Rating:
Black Dice's Beaches and Canyons is full of spaced-out planetarium moments, drenched in high-pitched squeals and thunderous low end. "Seabird" is a tone poem: the repeated sound/image of flight and wings is warped until only creaks remain. Repetitive knob-turning seems to conjure animals who appear to be fighting. The frogs always win.
The album generally tends to eschew pounding hardcore rhythms, employing beats in unique and clever ways throughout the compositions to keep them vital. The drums are very effective throughout in their ability to add presence to the ongoing loops, adding a pounding heart to the web of tortured sounds and affected melodies. While the violence seems to be almost entirely washed away from their previous efforts, the impressive aspect of this LP is its ability to translate the live show for which the Black Dice is primarily known into a private show-- an ideal recording. These songs seem more like juxtapositions, blueprints, instructions.
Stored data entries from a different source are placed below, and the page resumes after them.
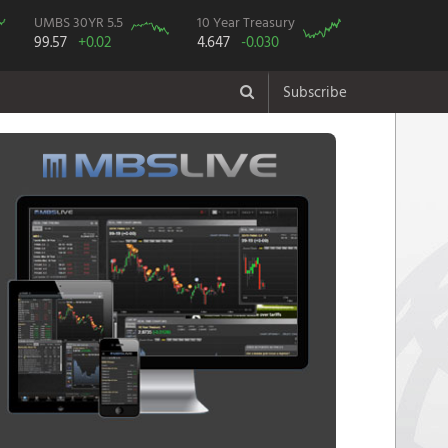
UMBS 30YR 5.5
10 Year Treasury
99.57
+0.02
4.647
-0.030
Subscribe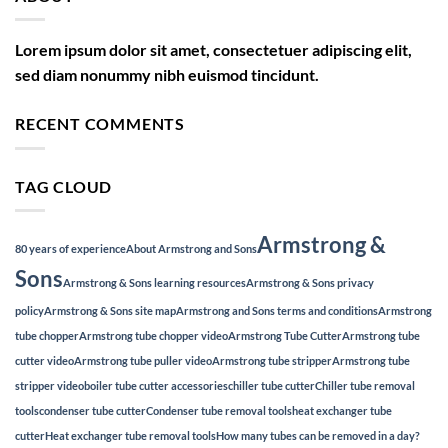
Lorem ipsum dolor sit amet, consectetuer adipiscing elit,
sed diam nonummy nibh euismod tincidunt.
RECENT COMMENTS
TAG CLOUD
Armstrong &
80 years of experience
About Armstrong and Sons
Sons
Armstrong & Sons learning resources
Armstrong & Sons privacy
policy
Armstrong & Sons site map
Armstrong and Sons terms and conditions
Armstrong
tube chopper
Armstrong tube chopper video
Armstrong Tube Cutter
Armstrong tube
cutter video
Armstrong tube puller video
Armstrong tube stripper
Armstrong tube
stripper video
boiler tube cutter accessories
chiller tube cutter
Chiller tube removal
tools
condenser tube cutter
Condenser tube removal tools
heat exchanger tube
cutter
Heat exchanger tube removal tools
How many tubes can be removed in a day?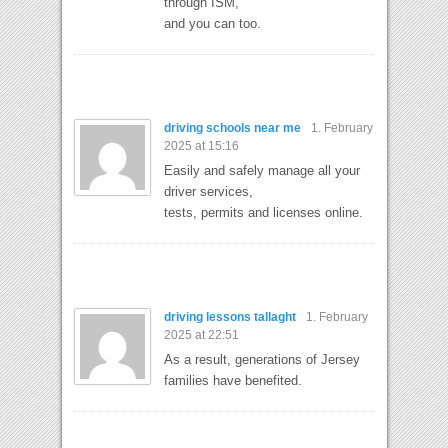
through ISM,
and you can too.
driving schools near me
1. February
2025 at 15:16
Easily and safely manage all your
driver services,
tests, permits and licenses online.
driving lessons tallaght
1. February
2025 at 22:51
As a result, generations of Jersey
families have benefited.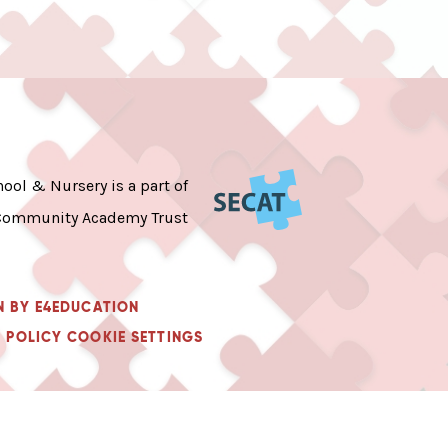
ool & Nursery is a part of
Community Academy Trust
N BY
E4EDUCATION
 POLICY
COOKIE SETTINGS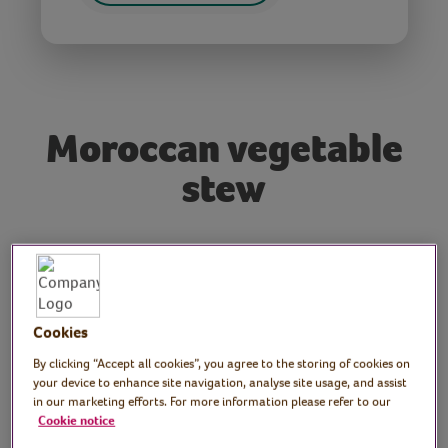
Moroccan vegetable
stew
Tutor: Nadia Terry, FE
teacher and Moroccan
cooking and baking tutor
Cookies
By clicking “Accept all cookies”, you agree to the storing of cookies on
Join Moroccan cook, Nadia, as she
your device to enhance site navigation, analyse site usage, and assist
demonstrates how to make a delicious
in our marketing efforts. For more information please refer to our
Cookie notice
Moroccan stew.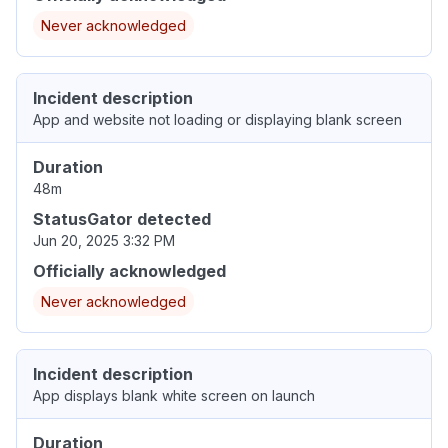
Never acknowledged
Incident description
App and website not loading or displaying blank screen
Duration
48m
StatusGator detected
Jun 20, 2025 3:32 PM
Officially acknowledged
Never acknowledged
Incident description
App displays blank white screen on launch
Duration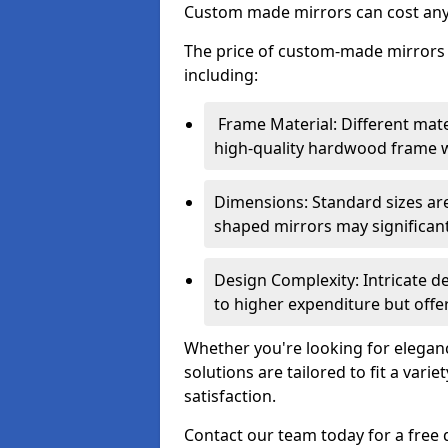
Custom made mirrors can cost an
The price of custom-made mirrors c
including:
Frame Material: Different mate
high-quality hardwood frame wi
Dimensions: Standard sizes ar
shaped mirrors may significantl
Design Complexity: Intricate d
to higher expenditure but offer
Whether you're looking for eleganc
solutions are tailored to fit a vari
satisfaction.
Contact our team today for a free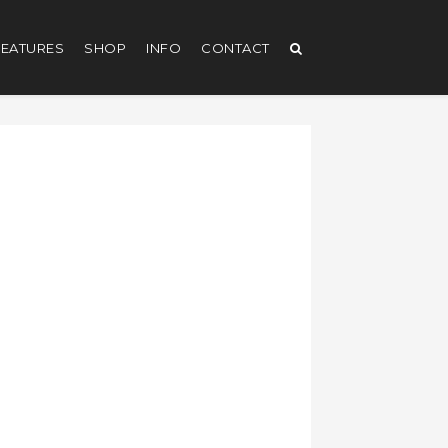
EATURES
SHOP
INFO
CONTACT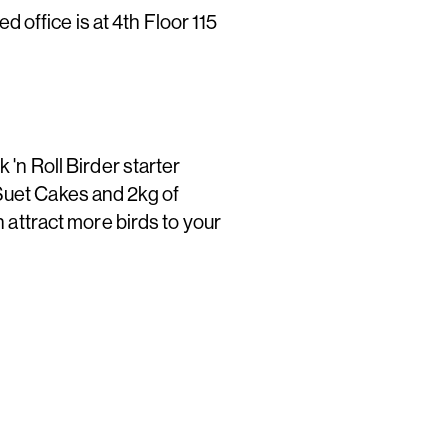
office is at 4th Floor 115
 'n Roll Birder starter
Suet Cakes and 2kg of
n attract more birds to your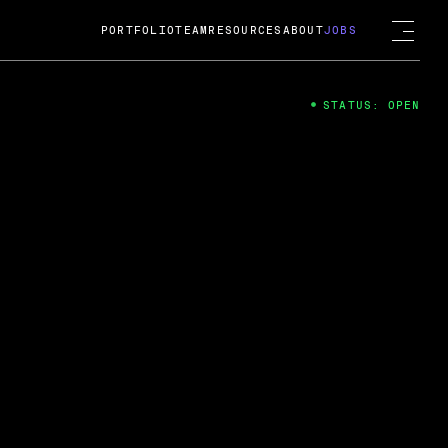
PORTFOLIO
TEAM
RESOURCES
ABOUT
JOBS
STATUS: OPEN
4
ng Guard; A
ts acquisition by Cox
USD.
 2024
 Fireside Chat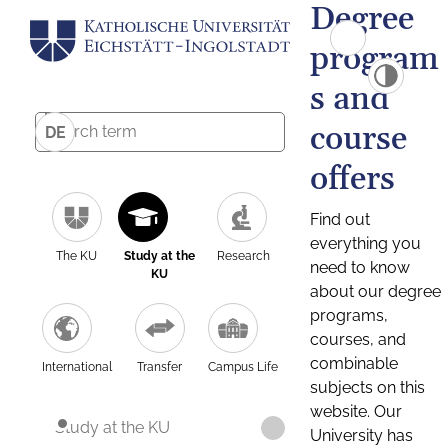
Degree
program
s and
course
DE
offers
Find out
everything you
The KU
Study at the
Research
need to know
KU
about our degree
programs,
courses, and
combinable
International
Transfer
Campus Life
subjects on this
website. Our
Study at the KU
University has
With Beaches and Canyons, Black Dice fully embrace the chanting, pounding and moaning of the Grateful Dead: lovin' the jam. These songs, all of which I've heard played live in the past six or so months, are imminently changeable, fluid, and interesting. The songs reveal themselves in subtle ways, hiding their identities for minutes at a time, then briefly reappearing as themselves throughout the song, as a slightly repeating pattern or token sound. The songs go out of and back into themselves in a manner similar to John Coltrane's late-era renditions of "My Favorite Things": the crowd in Japan, stunned by an hour-long take on Rodgers & Hammerstein, suddenly remember what they're enjoying when the theme returns as a slurred parade of squeaked notes.
"The Dream is Going Down" is Black Dice at its evocative best. At the end, the song breaks down, like any good trip, into its most primal elements: Hisham pounds away on the drums, Aaron hums and half-sings through thick delay while Bjorn and Eric shriek and wail on guitar, voice, and effects. "Big Drop" points to Black Dice's most violent impulses, spreading seven or eight grindcore melodies over the course of nearly 17 minutes. It seems to be all beach here, too-- ebbing, flowing, and following the water. The screams are balanced with falsetto moaning, which falls into itself, collapsing, canyoning, ending.
"Endless Happiness" is a mess of recorder sounds and chiming, ring-modulated guitar, as well as the heavy bass swells for which Aaron is known. The percussion kicks in halfway through the track, and the recorder begins to sound Ayler-esque while the modulations and bass swells stay constant. The loops reach a frantic pace before dying, leaving a bed of static dry air. Air is overcome by water, and the end of the track is a thorough brain-cleaning, a nice and clear literal representation of the 'beaches' component. The collage of water samples lasts for several minutes-- a lucid translation from thought into music of a serenity Black Dice rarely acheive.
Black Dice have managed to create an album that properly illustrates the changing nature of their sound. Many groups have found this extremely difficult to achieve on tape, often sticking to formulas in the studio while limiting their experiments to live shows. Beaches and Canyons is an intense document of Black Dice's evolution-- cycling through styles and equipment like they're simple and meaningless tools, eyes on the goal of reorganizing sound and transforming it through sheer volume.